EXERCISE: From the material beneath, pull every line with the word "татуажа".

MATERIALS PROVIDED:
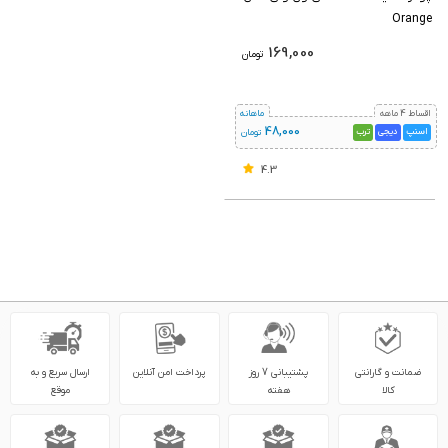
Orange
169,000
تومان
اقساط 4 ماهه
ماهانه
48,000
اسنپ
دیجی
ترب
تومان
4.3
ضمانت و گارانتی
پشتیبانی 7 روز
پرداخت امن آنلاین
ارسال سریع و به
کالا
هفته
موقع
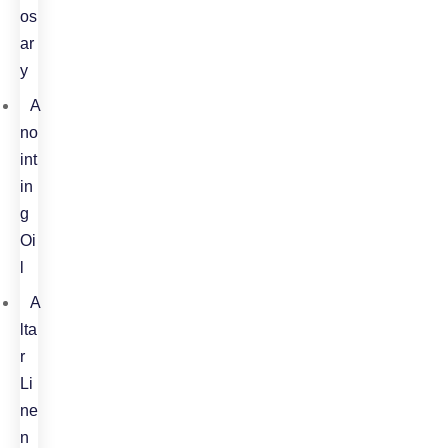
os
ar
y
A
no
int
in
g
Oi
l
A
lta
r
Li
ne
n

==

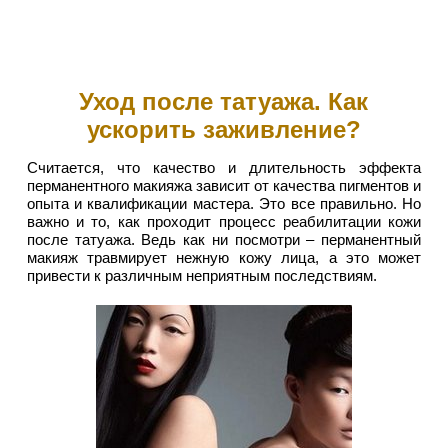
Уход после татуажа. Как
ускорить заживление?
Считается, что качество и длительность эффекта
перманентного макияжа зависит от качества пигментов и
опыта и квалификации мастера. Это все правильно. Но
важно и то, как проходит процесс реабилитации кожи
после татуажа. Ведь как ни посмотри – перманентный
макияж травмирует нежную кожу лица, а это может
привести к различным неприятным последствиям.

OUTPUT FOR THIS TASK:
Уход после татуажа. Как
после татуажа. Ведь как ни посмотри – перманентный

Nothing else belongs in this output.